BEGIN INFORMATION SHOWN

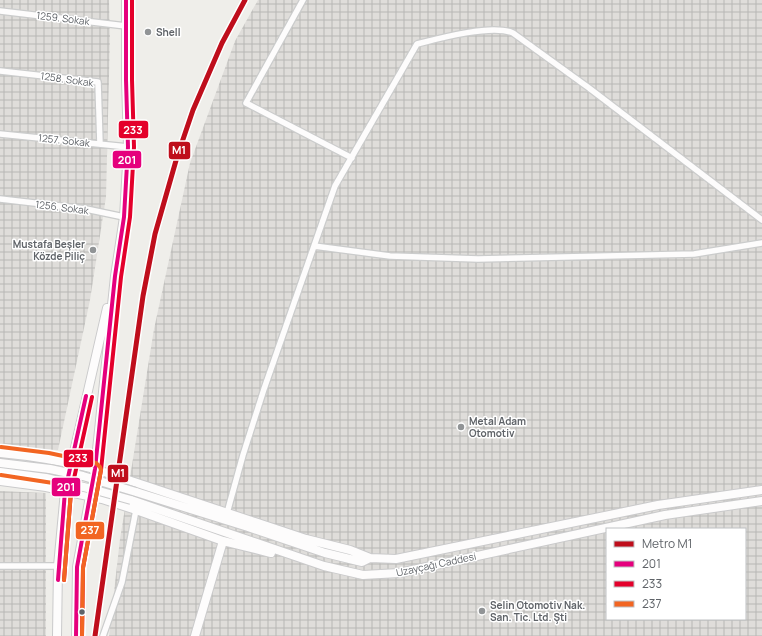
<svg xmlns="http://www.w3.org/2000/svg" width="762" height="636" viewBox="0 0 762 636" font-family="Manrope,sans-serif">
<style>
.industrial{fill:url(#industrial-grid);fill-rule:evenodd}
.lines{fill:none;stroke-linecap:round;stroke-linejoin:round}
.minor-casing{stroke:#cbcccc;stroke-width:8}
.secondary-casing{stroke:#cacacb;stroke-width:10}
.minor{stroke:#fdfcfc;stroke-width:5.5}
.secondary{stroke:#fdfcfc;stroke-width:8}
.secondary-bridge-casing{stroke:#cacacb;stroke-width:10;stroke-linecap:butt}
.secondary-bridge{stroke:#fdfcfc;stroke-width:8}
.bus-1-casing{stroke:#fff;stroke-width:7}
.bus-2-casing{stroke:#fff;stroke-width:7}
.bus-3-casing{stroke:#fff;stroke-width:7}
.bus-1{stroke:#e5007d;stroke-width:4}
.bus-2{stroke:#e4002b;stroke-width:4}
.bus-3{stroke:#f26522;stroke-width:4}
.metro-1-casing{stroke:#fff;stroke-width:8}
.metro-1{stroke:#bf0e1c;stroke-width:5}
.poi-dot{fill:#919496;stroke:#fff;stroke-width:1.5}
.bus-dot{fill:#5f6368;stroke:#fff;stroke-width:1.5}
.labels{text-anchor:middle;dominant-baseline:central;stroke-width:3;stroke-linejoin:round;paint-order:stroke}
.street-label{font-size:10px;fill:#5f6368;stroke:#fff}
.poi-label{font-size:10px;font-weight:bold;fill:#5f6368;stroke:#fff;text-anchor:start}
.line-badge{stroke:#fff;stroke-width:1.5}
.badge-label{font-size:11px;text-anchor:middle;font-weight:bold;fill:#fff}
</style>
<defs>
<pattern id="industrial-grid" width="8" height="8" patternUnits="userSpaceOnUse"><rect width="8" height="8" fill="#dfddda"/><path d="M0 4h8M4 0v8" fill="none" stroke="#b8b7b5"/></pattern>
</defs>
<rect width="100%" height="100%" fill="#efeeea"/>
<!-- industrial -->
<path class="industrial" d="M0,0H109L110,36L106,197L90,300L58,450L0,447Z
M258,0H762V636H109L120,539L154,329L190,163L235,41ZM607,529H745V619H607Z
M0,491L46,493V636H0Z"/>
<g class="lines">
<defs>
<path id="minor" d="M303,0L246,103L352,158
M0,11L126,26
M0,71L98,82L100,144
M0,134L128,147
M0,199L86,209L124,217
M314,246L390,256L478,259L694,254L762,243
M227,513L243,455L264,389L335,186L417,44C440,38 492,24 513,33L589,88L762,220
M0,566H58
M103,636L122,582L136,510"/>
<path id="secondary" d="M0,453C32,456 63,461 95,469L306,539L350,550L370,558
M0,463L50,469
M0,472L46,478
M0,481L46,487L102,499L136,510L223,541L271,553
M136,492L248,527L325,553L362,562L370,558L396,559L658,505L762,490
M131,500L324,566L363,575L399,573L665,515L762,501
M57,636L58,566L65,491L107,308
M76,636L77,567L95,469L115,276L124,217L128,147L126,80V0
M195,636L223,541"/>
</defs>
<!-- minor casing -->
<use href="#minor" class="minor-casing"/>
<!-- secondary casing -->
<use href="#secondary" class="secondary-casing"/>
<!-- minor -->
<use href="#minor" class="minor"/>
<!-- secondary -->
<use href="#secondary" class="secondary"/>
<defs>
<path id="secondary-bridge" d="M50,469L83,476L136,492
M46,478L92,489L131,500"/>
</defs>
<!-- secondary-bridge casing -->
<use href="#secondary-bridge" class="secondary-bridge-casing"/>
<!-- secondary-bridge -->
<use href="#secondary-bridge" class="secondary-bridge"/>
<defs>
<path id="bus-1" d="M58,580L65,491L86,396
M76,636L77,567L95,469L115,276L124,217L128,147L126,80V0"/>
<path id="bus-2" d="M64,580L71,492L92,397
M82,636L83,568L101,470L121,277L130,217L134,147L132,80V0"/>
<path id="bus-3" d="M1,447L49,453L96,463L100,467L101,470L83,568L82,636
M1,475L66,485L70,488L71,491L64,580"/>
</defs>
<!-- bus-1 casing -->
<use href="#bus-1" class="bus-1-casing"/>
<!-- bus-2 casing -->
<use href="#bus-2" class="bus-2-casing"/>
<!-- bus-3 casing -->
<use href="#bus-3" class="bus-3-casing"/>
<!-- bus-1 -->
<use href="#bus-1" class="bus-1"/>
<!-- bus-2 -->
<use href="#bus-2" class="bus-2"/>
<!-- bus-3 -->
<use href="#bus-3" class="bus-3"/>
<defs>
<path id="metro-1" d="M95,636L143,296L155,234L177,157L193,110L222,43L245,0"/>
</defs>
<!-- metro-1 casing -->
<use href="#metro-1" class="metro-1-casing"/>
<!-- metro-1 -->
<use href="#metro-1" class="metro-1"/>
</g>
<!-- markers -->
<g class="poi-dot">
<circle cx="148" cy="32" r="4"/>
<circle cx="93" cy="250" r="4"/>
<circle cx="461" cy="427" r="4"/>
<circle cx="482" cy="611" r="4"/>
</g>
<circle class="bus-dot" cx="82" cy="612" r="3.5"/>
<g class="labels">
<!-- street labels -->
<g class="street-label">
<text transform="translate(63 18) rotate(7)">1259. Sokak</text>
<text transform="translate(67 79) rotate(8)">1258. Sokak</text>
<text transform="translate(64 140) rotate(6)">1257. Sokak</text>
<text transform="translate(62 207) rotate(7)">1256. Sokak</text>
<text transform="translate(436 564) rotate(-12)">Uzayçağı Caddesi</text>
</g>
<!-- poi labels -->
<g class="poi-label">
<text x="156" y="32">Shell</text>
<text x="85" y="244" text-anchor="end">Mustafa Beşler<tspan x="85" dy="12">Közde Piliç</tspan></text>
<text x="469" y="421">Metal Adam<tspan x="469" dy="12">Otomotiv</tspan></text>
<text x="490" y="605">Selin Otomotiv Nak.<tspan x="490" dy="12">San. Tic. Ltd. Şti</tspan></text>
</g>
</g>
<g class="line-badge">
<rect x="118" y="120" width="31" height="19" rx="4" fill="#e4002b"/>
<rect x="168" y="141" width="23" height="19" rx="4" fill="#bf0e1c"/>
<rect x="112" y="150" width="30" height="19" rx="4" fill="#e5007d"/>
<rect x="63" y="449" width="31" height="19" rx="4" fill="#e4002b"/>
<rect x="107" y="464" width="22" height="19" rx="4" fill="#bf0e1c"/>
<rect x="51" y="477" width="30" height="20" rx="4" fill="#e5007d"/>
<rect x="75" y="521" width="30" height="19" rx="4" fill="#f26522"/>
</g>
<g class="badge-label">
<text x="133" y="134">233</text>
<text x="179" y="154">M1</text>
<text x="127" y="164">201</text>
<text x="78" y="462">233</text>
<text x="118" y="477">M1</text>
<text x="66" y="491">201</text>
<text x="90" y="534">237</text>
</g>
<!-- legend -->
<rect x="606" y="528" width="140" height="92" fill="#ffffff" stroke="#bfc1c3"/>
<rect x="614" y="541" width="20" height="6" fill="#bf0e1c" stroke="#bfc1c3"/>
<text x="642" y="548" font-size="12" fill="#5f6368">Metro M1</text>
<rect x="614" y="561" width="20" height="6" fill="#e5007d" stroke="#bfc1c3"/>
<text x="642" y="568" font-size="12" fill="#5f6368">201</text>
<rect x="614" y="581" width="20" height="6" fill="#e4002b" stroke="#bfc1c3"/>
<text x="642" y="588" font-size="12" fill="#5f6368">233</text>
<rect x="614" y="601" width="20" height="6" fill="#f26522" stroke="#bfc1c3"/>
<text x="642" y="608" font-size="12" fill="#5f6368">237</text>
</svg>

END INFORMATION SHOWN

- WORK ORDER: Copy each line above that contains the word "street".

- YOUR SOLUTION:
.street-label{font-size:10px;fill:#5f6368;stroke:#fff}
<!-- street labels -->
<g class="street-label">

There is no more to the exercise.